Platform One: the prototype
The Defense Department is still figuring out how to market new software capabilities in a culture that is used to mandates and organizations operating independently toward a common goal rather than free-flowing collaboration.
The DOD CIO issued a memo in May directing components to use DOD's Enterprise Management Services for "existing, accredited, and supported infrastructure" such as the Air Force's Platform One as a DevSecOps provider. But the message got jumbled, Ranks said.
"I think we created some confusion there about whether or not that was intended to be a mandatory you must use this across the department -- which it wasn't," Ranks said. "But it was definitely a, 'hey, this is available and you can use it.'"
The Air Force's Platform One has become an example of the cross-pollination the DOD chief information office is aiming for with adoption by a dozen government entities, including Homeland Security, the Justice Department, Internal Revenue Service, and DOD's Joint AI Center.
The JAIC's alliterative Joint Common Foundation, which is built on Platform One will be used to help make AI and machine learning capabilities more widely available across the Defense Department.
And Ranks hopes the center's high profile will encourage others to follow.
"The JAIC is an example of an [Office of the Secretary of Defense] component who's going over and can take advantage of this Air Force program. And that could have happened without the memo we had in place, but the point of the memo I think is to make it easier for people to find those services and take advantage of them," Ranks said.
"And that means the JAIC doesn't have to do that work themselves, and they can focus on building the specific machine learning tools that they want to build on top of the regular DevOps pipeline."
But just like with anything else, the DOD CIO will have to develop ways to measure and communicate outcomes and benefits of using DevSecOps and vetted infrastructure like Platform One, if it wants to hit its 2025 goal.
"What happens when a team uses all of the tooling from the Joint Common Foundation and builds algorithms?
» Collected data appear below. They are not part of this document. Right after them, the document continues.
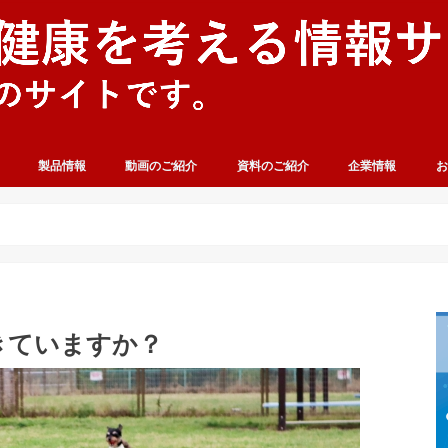
製品情報
動画のご紹介
資料のご紹介
企業情報
お
きていますか？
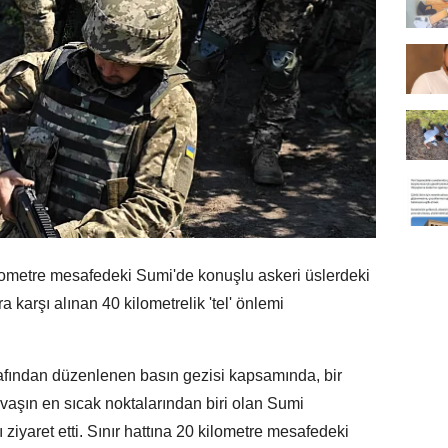
ometre mesafedeki Sumi'de konuşlu askeri üslerdeki
 karşı alınan 40 kilometrelik 'tel' önlemi
rafından düzenlenen basın gezisi kapsamında, bir
aşın en sıcak noktalarından biri olan Sumi
ziyaret etti. Sınır hattına 20 kilometre mesafedeki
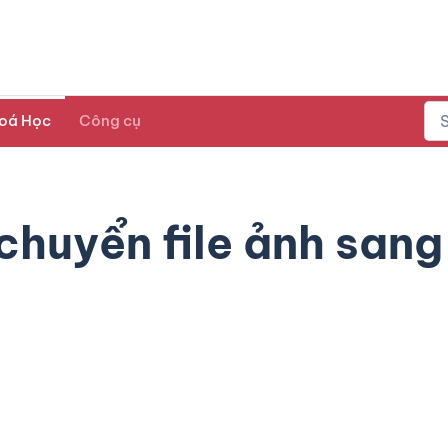
oá Học
Công cụ
huyển file ảnh sang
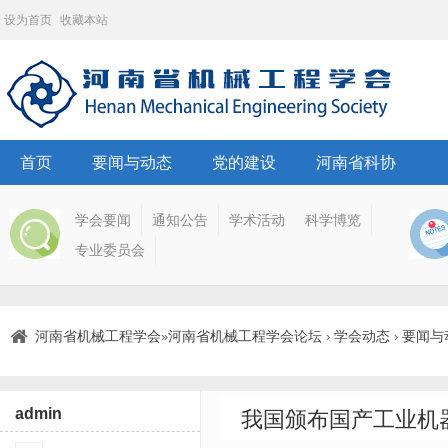
设为首页
收藏本站
首页
要闻与动态
党的建设
河南省科协
学会要闻
通知公告
学术活动
科学博览
专业委员会
河南省机械工程学会
河南省机械工程学会论坛
学会动态
要闻与
»
›
›
admin
我国颁布国产工业机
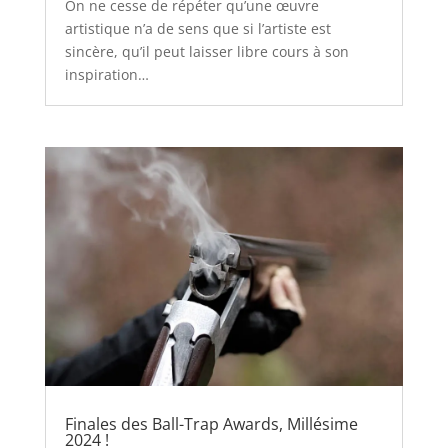
On ne cesse de répéter qu’une œuvre
artistique n’a de sens que si l’artiste est
sincère, qu’il peut laisser libre cours à son
inspiration…
Finales des Ball-Trap Awards, Millésime
2024 !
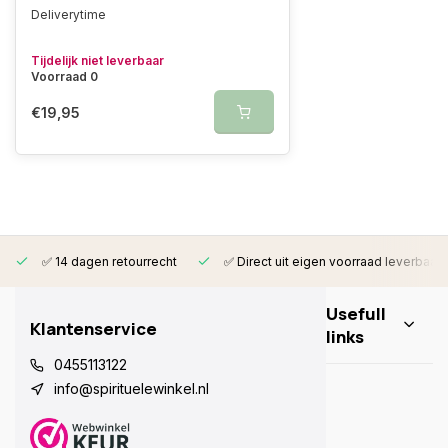
Deliverytime
Tijdelijk niet leverbaar
Voorraad 0
€19,95
✅ 14 dagen retourrecht
✅ Direct uit eigen voorraad leverbaar
Usefull
Klantenservice
links
0455113122
info@spirituelewinkel.nl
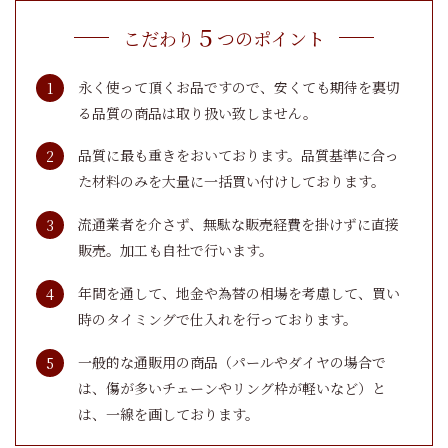
５
こだわり
つのポイント
永く使って頂くお品ですので、安くても期待を裏切
る品質の商品は取り扱い致しません。
品質に最も重きをおいております。品質基準に合っ
た材料のみを大量に一括買い付けしております。
流通業者を介さず、無駄な販売経費を掛けずに直接
販売。加工も自社で行います。
年間を通して、地金や為替の相場を考慮して、買い
時のタイミングで仕入れを行っております。
一般的な通販用の商品（パールやダイヤの場合で
は、傷が多いチェーンやリング枠が軽いなど）と
は、一線を画しております。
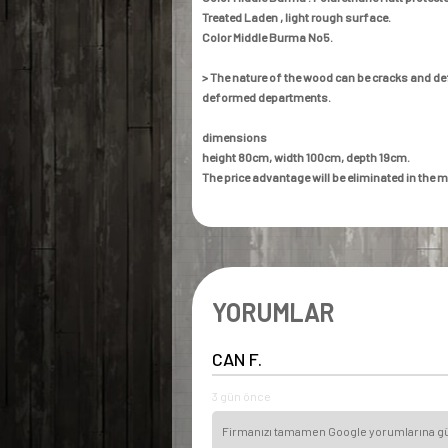
Treated
Laden
, light rough surface.
Color Middle Burma No5.
>
The nature of the wood can be cracks and d
deformed departments.
dimensions
height 80cm, width 100cm, depth 19cm.
The price advantage will be eliminated in the
YORUMLAR
CAN F.
3 gün önce
Firmanızı tamamen Google yorumlarına güve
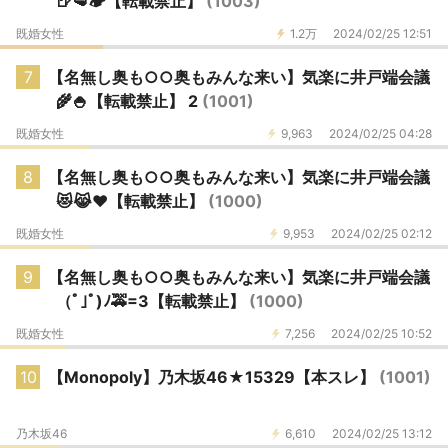
🍺🥩🏕【転載禁止】
(1003)
既婚女性
1.2万
2024/02/25 12:51
7
【名無し奥も○○奥もみんな来い】気楽に井戸端会議
🌾🍚【転載禁止】 2
(1001)
既婚女性
9,963
2024/02/25 04:28
8
【名無し奥も○○奥もみんな来い】気楽に井戸端会議
😻😹♥【転載禁止】
(1000)
既婚女性
9,953
2024/02/25 02:12
9
【名無し奥も○○奥もみんな来い】気楽に井戸端会議
（ﾟ｣ﾟ)ﾉ🚕=3【転載禁止】
(1000)
既婚女性
7,256
2024/02/25 10:52
10
【Monopoly】乃木坂46★15329【本スレ】
(1001)
乃木坂46
6,610
2024/02/25 13:12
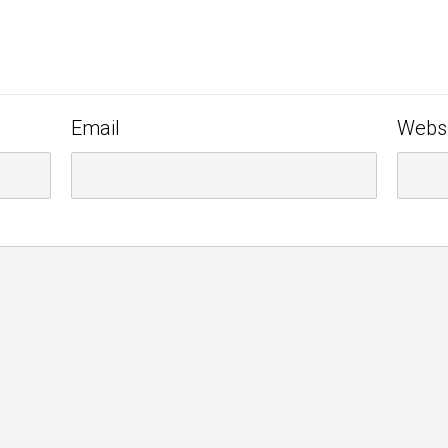
Email
Webs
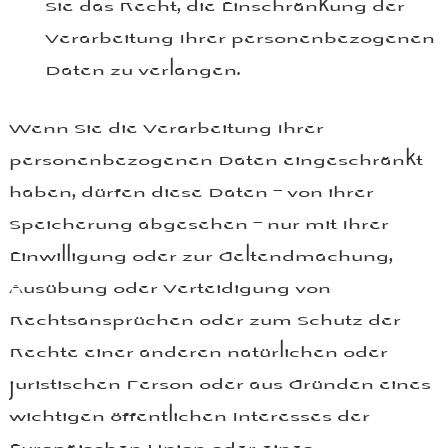
Sie das Recht, die Einschränkung der
Verarbeitung Ihrer personenbezogenen
Daten zu verlangen.
Wenn Sie die Verarbeitung Ihrer
personenbezogenen Daten eingeschränkt
haben, dürfen diese Daten – von ihrer
Speicherung abgesehen – nur mit Ihrer
Einwilligung oder zur Geltendmachung,
Ausübung oder Verteidigung von
Rechtsansprüchen oder zum Schutz der
Rechte einer anderen natürlichen oder
juristischen Person oder aus Gründen eines
wichtigen öffentlichen Interesses der
Europäischen Union oder eines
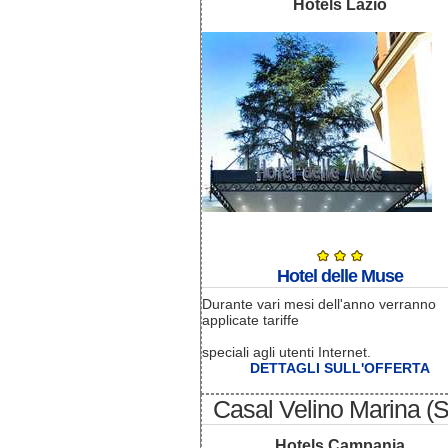
Hotels Lazio
Hotel delle Muse
Durante vari mesi dell'anno verranno
applicate tariffe
speciali agli utenti Internet.
DETTAGLI SULL'OFFERTA
Casal Velino Marina (
Hotels Campania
When it comes time to deploy those things they still run into is essentially a sprawling IT infrastructure ecosystem that is not set up to accept rapid updates, rapid deployments of these tools and everything else," Ranks said.
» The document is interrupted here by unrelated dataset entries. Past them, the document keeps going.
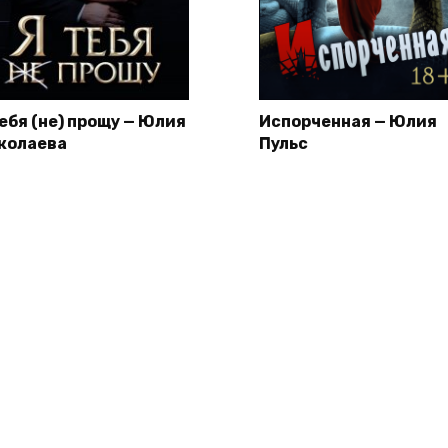
тебя (не) прощу — Юлия
Испорченная — Юлия
колаева
Пульс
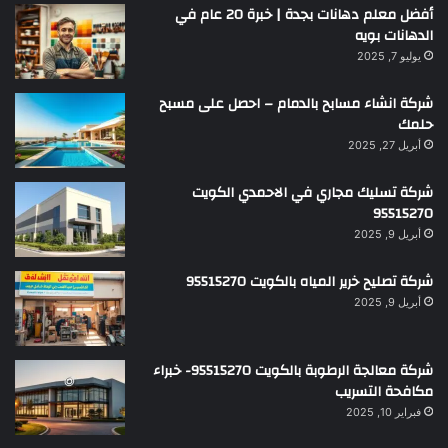
أفضل معلم دهانات بجدة | خبرة 20 عام في
الدهانات بويه
يوليو 7, 2025
شركة انشاء مسابح بالدمام – احصل على مسبح
حلمك
أبريل 27, 2025
شركة تسليك مجاري في الاحمدي الكويت
95515270
أبريل 9, 2025
شركة تصليح خرير المياه بالكويت 95515270
أبريل 9, 2025
شركة معالجة الرطوبة بالكويت 95515270- خبراء
مكافحة التسريب
فبراير 10, 2025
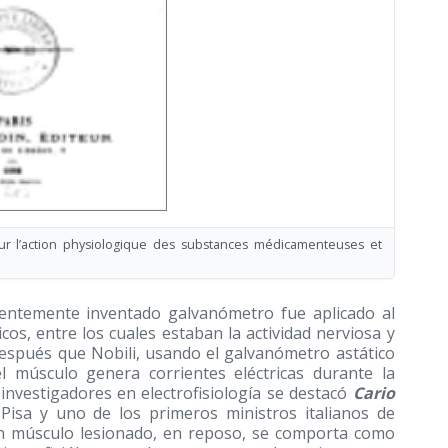
ur l’action physiologique des substances médicamenteuses et
ientemente inventado galvanómetro fue aplicado al
cos, entre los cuales estaban la actividad nerviosa y
espués que Nobili, usando el galvanómetro astático
 músculo genera corrientes eléctricas durante la
 investigadores en electrofisiología se destacó
Cario
 Pisa y uno de los primeros ministros italianos de
 un músculo lesionado, en reposo, se comporta como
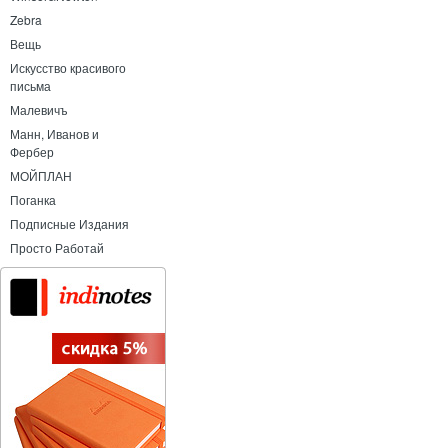
Zebra
Вещь
Искусство красивого
письма
Малевичъ
Манн, Иванов и
Фербер
МОЙПЛАН
Поганка
Подписные Издания
Просто Работай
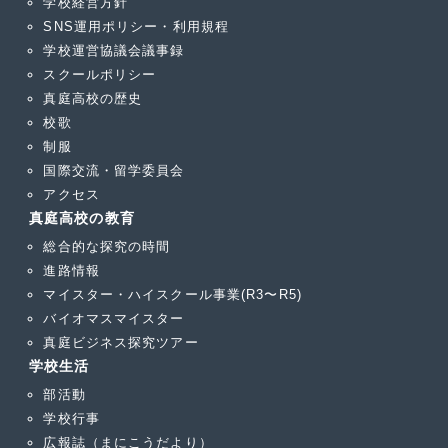
学校経営方針
SNS運用ポリシー・利用規程
学校運営協議会議事録
スクールポリシー
真庭高校の歴史
校歌
制服
国際交流・留学委員会
アクセス
真庭高校の教育
総合的な探究の時間
進路情報
マイスター・ハイスクール事業(R3〜R5)
バイオマスマイスター
真庭ビジネス探究ツアー
学校生活
部活動
学校行事
広報誌（まにこうだより）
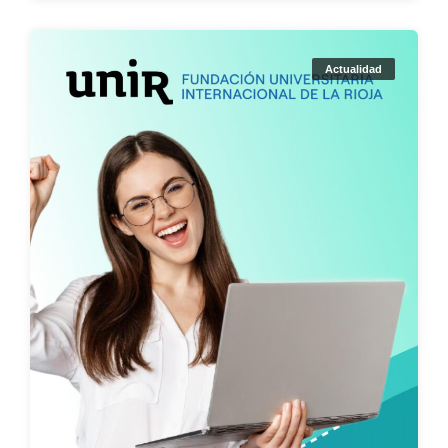
Actualidad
"So then we have to ask the questions about what do I need to do from a cybersecurity perspective, what do I need to do from a test perspective in order to enable those things."
The Air Force's first chief software officer Nicolas Chaillan told FCW there was still work needed on the security front as well, particularly with the Defense Security/Cybersecurity Authorization Working Group (DSAWG), which handles accreditation review for DOD's networks. Without the group's approval, many software modernization efforts would stall.
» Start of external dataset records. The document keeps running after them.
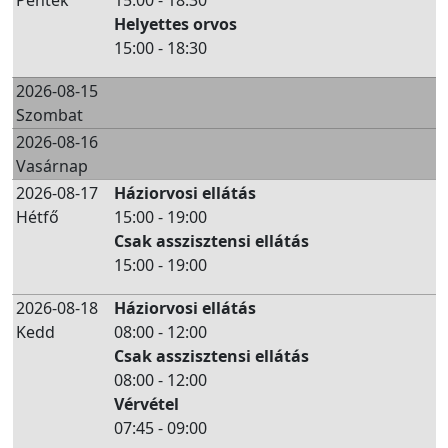
Péntek
15:00 - 18:30
Helyettes orvos
15:00 - 18:30
2026-08-15
Szombat
2026-08-16
Vasárnap
2026-08-17
Háziorvosi ellátás
Hétfő
15:00 - 19:00
Csak asszisztensi ellátás
15:00 - 19:00
2026-08-18
Háziorvosi ellátás
Kedd
08:00 - 12:00
Csak asszisztensi ellátás
08:00 - 12:00
Vérvétel
07:45 - 09:00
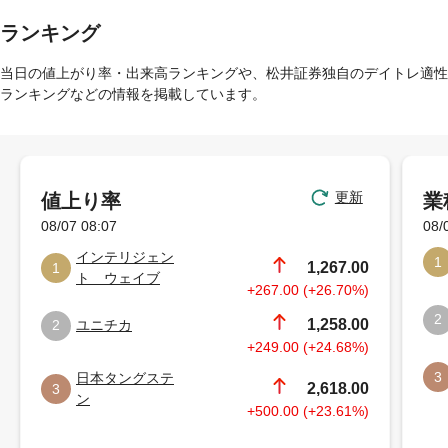
ランキング
当日の値上がり率・出来高ランキングや、松井証券独自のデイトレ適性
ランキングなどの情報を掲載しています。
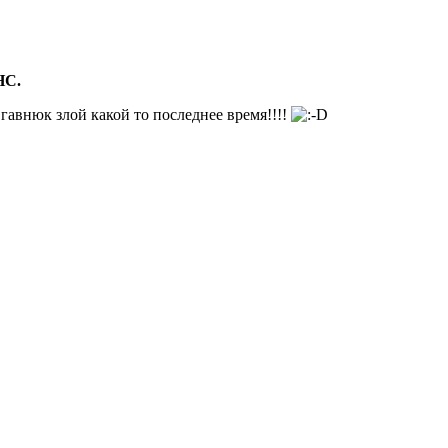
НС.
гавнюк злой какой то последнее время!!!!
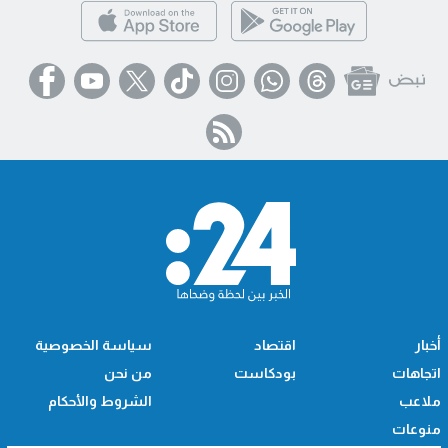
أخبار
اقتصاد
سياسة الخصوصية
اتجاهات
بودكاست
من نحن
ملاعب
الشروط والأحكام
منوعات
"We still have a lot of progress to be made when it comes to the DSAWG and making sure people understand zero trust," Chaillan said.
The chief software officer said the Air Force would help with producing training content to up folks' education and training on cloud security, including guidance on using the continuous authority to operate for authorizing officials, their teams, and cyber teams.
"There's a lot of education to be made and we'll bring on a lot of training content to help people understand. So one of the engagements of the DSAWG to bring guidance for the continuous ATO both for the authorizing officials and for their teams and their cyber teams to understand it better and really remove the fear."
And removing that fear could save the department time and money, he argues.
"I find we have the right people and the right involvement. I think sometimes there's a lack of urgency and it feels like we're still moving a little bit too slow and that's what I want to do a little bit better at," Chaillan said.
"We saved about a hundred years of program time in the Air force just moving to DevSecOps in one year, so the timeliness value there is incredible."